Before: WRIGHT, TANG, and REINHARDT, Circuit Judges.


MEMORANDUM** 

Petitioner, Don A. Herman, appearing pro se, appeals the district court's denial of his petition for writ of habeas corpus pursuant to 28 U.S.C. § 2254 and, thus, the court's adoption of the magistrate judge's Report and Recommendation. Petitioner attacks both his 1972 state conviction for manslaughter and the decisions of the Washington Indeterminate Sentence Review Board ("Review Board") concerning his subsequent parole. We affirm.

DISCUSSION

Petitioner charges that the district court abused its discretion in refusing to order production of the trial court's file; abused its discretion by failing to appoint counsel; failed to review independently his claims; erred in concluding that his Brady claim was barred by laches; and erred in finding another of his claims to be moot. We review the district court's decision de novo. See Adams v. Peterson, 968 F.2d 835, 843 (9th Cir. 1992) (en banc), cert. denied, 113 S. Ct. 1818 (1993). "To the extent it is necessary to review [the district court's] findings of fact, the clearly erroneous standard applies." Thomas v. Brewer, 923 F.2d 1361, 1364 (9th Cir. 1991).

Petitioner first contends that the district court abused its discretion in refusing to order production of the trial court's file relating to his 1972 manslaughter conviction.

The record before us indicates that the state trial court, pursuant to state law, purged its file some time during Petitioner's incarceration. Consequently, the trial court's present file contains mere remnants of the original. Exhaustive searches by each party and an inquiry by the magistrate judge produced the present record.

Nothing suggests that the state trial court has in its possession documents or evidence that is not duplicated in the record before us. Petitioner, nevertheless, maintains his demand for an order to produce the trial court's file, and charges Respondent and the magistrate judge with negligence for failing to contact Petitioner's trial counsel. We find that Petitioner's motion to produce was properly denied. We also recognize that it is likely no one was in a better position, than Petitioner himself, to solicit information from Petitioner's trial counsel. If Petitioner was unable to contact his trial counsel, he apparently kept that problem to himself. Indeed, the record is void of any indication that Petitioner even attempted to contact his former counsel. Petitioner's claim fails.

Petitioner next charges that the district court abused its discretion by failing to appoint him counsel. "Indigent state prisoners applying for habeas corpus relief are not entitled to appointed counsel unless the circumstances of a particular case indicate that appointed counsel is necessary to prevent due process violations." Chaney v. Lewis, 801 F.2d 1191, 1196 (9th Cir. 1986), cert. denied, 481 U.S. 1023 (1987). The district court has discretion to appoint counsel for indigents when it determines "that the interests of justice so require." 18 U.S.C. § 3006A(g). Nothing in Petitioner's petition reveals a viable due process claim, or indicates that the district court abused its discretion in denying his request for counsel.

● Required work
(a) Name every court case that the memorandum cites.
(b) Return the stretch of the memorandum from "The record before us indicates" through "the present record.", copied word for word.

● Entries provided
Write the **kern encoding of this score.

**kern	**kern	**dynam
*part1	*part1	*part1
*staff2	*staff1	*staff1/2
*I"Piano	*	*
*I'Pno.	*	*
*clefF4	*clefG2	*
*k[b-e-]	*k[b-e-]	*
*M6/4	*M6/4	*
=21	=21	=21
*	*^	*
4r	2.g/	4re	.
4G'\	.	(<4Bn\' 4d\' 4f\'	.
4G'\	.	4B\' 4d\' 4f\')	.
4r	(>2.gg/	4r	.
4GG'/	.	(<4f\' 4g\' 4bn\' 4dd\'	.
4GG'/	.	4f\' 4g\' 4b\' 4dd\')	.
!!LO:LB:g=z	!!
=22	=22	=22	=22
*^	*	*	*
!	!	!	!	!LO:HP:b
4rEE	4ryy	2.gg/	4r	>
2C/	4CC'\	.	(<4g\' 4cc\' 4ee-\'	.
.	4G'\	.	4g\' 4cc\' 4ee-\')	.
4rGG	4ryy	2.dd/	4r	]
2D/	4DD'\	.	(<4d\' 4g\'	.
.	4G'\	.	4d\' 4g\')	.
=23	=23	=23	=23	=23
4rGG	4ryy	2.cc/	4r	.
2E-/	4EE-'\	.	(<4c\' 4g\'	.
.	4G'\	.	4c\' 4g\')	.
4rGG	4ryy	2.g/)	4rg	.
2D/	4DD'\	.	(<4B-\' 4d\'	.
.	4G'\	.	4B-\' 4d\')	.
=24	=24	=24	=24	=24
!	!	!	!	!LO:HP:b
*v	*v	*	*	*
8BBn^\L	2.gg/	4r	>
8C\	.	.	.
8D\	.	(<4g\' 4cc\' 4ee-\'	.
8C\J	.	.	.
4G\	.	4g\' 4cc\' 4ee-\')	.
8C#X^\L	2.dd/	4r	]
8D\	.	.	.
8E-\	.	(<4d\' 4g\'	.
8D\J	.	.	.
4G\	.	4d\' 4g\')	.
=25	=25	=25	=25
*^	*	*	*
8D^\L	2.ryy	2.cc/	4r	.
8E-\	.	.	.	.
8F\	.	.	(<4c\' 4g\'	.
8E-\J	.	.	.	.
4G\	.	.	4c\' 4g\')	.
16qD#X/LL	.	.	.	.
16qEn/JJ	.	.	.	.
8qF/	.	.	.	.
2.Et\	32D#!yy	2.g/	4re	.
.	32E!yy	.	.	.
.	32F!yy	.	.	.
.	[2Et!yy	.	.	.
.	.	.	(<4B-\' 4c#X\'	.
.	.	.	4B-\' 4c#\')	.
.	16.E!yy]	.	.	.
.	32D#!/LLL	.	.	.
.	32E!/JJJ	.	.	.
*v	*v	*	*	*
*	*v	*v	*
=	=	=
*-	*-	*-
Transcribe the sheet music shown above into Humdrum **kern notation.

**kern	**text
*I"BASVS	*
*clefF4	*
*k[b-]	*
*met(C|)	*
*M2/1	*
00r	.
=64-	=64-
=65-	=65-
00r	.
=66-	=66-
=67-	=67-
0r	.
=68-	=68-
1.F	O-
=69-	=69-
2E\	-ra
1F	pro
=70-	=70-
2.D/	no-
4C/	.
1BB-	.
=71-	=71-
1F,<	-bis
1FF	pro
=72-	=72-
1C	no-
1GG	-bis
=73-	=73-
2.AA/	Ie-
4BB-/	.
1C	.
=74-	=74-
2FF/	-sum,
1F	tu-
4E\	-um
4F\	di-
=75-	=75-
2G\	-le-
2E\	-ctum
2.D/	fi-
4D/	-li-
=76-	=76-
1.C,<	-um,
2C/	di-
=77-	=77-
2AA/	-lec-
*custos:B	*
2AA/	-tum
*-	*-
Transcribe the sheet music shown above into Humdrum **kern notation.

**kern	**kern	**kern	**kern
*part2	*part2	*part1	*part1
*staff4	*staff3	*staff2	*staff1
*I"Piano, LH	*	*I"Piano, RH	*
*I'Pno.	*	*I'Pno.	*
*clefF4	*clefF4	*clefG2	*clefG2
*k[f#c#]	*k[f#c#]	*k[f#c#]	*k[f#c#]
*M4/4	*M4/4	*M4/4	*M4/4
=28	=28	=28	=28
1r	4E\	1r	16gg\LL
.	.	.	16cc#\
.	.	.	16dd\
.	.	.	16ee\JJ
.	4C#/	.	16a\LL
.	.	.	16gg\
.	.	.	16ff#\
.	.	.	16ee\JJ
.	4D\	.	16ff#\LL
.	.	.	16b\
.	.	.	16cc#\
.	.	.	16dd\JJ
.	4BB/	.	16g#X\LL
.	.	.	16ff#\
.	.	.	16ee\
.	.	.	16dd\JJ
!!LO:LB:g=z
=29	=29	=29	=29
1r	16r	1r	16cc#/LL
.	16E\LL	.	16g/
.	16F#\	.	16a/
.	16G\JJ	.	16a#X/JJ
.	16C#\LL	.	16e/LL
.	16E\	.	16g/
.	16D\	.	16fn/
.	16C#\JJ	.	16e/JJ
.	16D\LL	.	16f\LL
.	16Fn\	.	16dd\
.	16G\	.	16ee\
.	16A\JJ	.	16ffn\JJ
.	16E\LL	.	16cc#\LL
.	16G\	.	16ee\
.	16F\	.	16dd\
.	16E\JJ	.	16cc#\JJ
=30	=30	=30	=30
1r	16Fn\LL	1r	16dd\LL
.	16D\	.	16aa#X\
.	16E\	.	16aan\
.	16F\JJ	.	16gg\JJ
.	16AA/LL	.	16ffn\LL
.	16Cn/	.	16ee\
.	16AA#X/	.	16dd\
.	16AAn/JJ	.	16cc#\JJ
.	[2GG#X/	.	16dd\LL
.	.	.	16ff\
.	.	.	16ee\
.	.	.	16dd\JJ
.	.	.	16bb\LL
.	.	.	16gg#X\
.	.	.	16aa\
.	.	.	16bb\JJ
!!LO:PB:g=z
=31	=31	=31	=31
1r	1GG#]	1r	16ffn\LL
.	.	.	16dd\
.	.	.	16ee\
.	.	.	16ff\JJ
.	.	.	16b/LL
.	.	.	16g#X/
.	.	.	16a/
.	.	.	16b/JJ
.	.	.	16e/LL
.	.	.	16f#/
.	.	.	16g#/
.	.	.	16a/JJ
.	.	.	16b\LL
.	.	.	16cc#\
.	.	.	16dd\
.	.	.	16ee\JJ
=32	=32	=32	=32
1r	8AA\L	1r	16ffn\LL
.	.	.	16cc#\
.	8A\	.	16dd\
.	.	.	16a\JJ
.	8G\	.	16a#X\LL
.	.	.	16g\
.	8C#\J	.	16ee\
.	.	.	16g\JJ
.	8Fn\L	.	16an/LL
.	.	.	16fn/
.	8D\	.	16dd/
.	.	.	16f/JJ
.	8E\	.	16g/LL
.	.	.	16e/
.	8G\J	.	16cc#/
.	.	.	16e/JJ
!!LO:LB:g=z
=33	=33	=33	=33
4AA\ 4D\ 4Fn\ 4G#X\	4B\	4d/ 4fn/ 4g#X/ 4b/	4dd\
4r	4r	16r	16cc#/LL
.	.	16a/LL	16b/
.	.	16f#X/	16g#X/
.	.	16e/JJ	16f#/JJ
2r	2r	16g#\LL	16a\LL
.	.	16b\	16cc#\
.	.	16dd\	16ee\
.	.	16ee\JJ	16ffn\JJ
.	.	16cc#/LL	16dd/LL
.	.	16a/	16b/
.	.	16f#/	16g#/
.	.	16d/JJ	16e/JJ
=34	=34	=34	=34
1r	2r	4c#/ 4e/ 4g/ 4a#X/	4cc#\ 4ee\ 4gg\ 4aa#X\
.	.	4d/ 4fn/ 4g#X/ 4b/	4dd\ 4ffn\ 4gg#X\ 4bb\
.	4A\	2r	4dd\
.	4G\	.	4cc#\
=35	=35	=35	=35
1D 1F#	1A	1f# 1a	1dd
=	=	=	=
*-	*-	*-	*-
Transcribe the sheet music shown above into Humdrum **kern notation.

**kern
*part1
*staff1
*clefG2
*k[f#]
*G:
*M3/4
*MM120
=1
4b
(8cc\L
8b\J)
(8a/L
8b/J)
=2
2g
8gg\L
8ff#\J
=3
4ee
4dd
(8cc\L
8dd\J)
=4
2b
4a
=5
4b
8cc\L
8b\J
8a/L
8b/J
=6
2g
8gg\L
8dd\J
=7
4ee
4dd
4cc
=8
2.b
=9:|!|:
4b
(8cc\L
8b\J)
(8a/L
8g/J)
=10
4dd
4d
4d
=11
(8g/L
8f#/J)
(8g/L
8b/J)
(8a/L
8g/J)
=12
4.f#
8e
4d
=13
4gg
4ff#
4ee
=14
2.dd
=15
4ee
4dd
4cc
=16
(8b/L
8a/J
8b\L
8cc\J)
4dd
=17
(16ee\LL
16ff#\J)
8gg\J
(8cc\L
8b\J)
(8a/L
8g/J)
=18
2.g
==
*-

● Results for each task
(a)
Adams v. Peterson
Thomas v. Brewer
Chaney v. Lewis

(b)
The record before us indicates that the state trial court, pursuant to state law, purged its file some time during Petitioner's incarceration. Consequently, the trial court's present file contains mere remnants of the original. Exhaustive searches by each party and an inquiry by the magistrate judge produced the present record.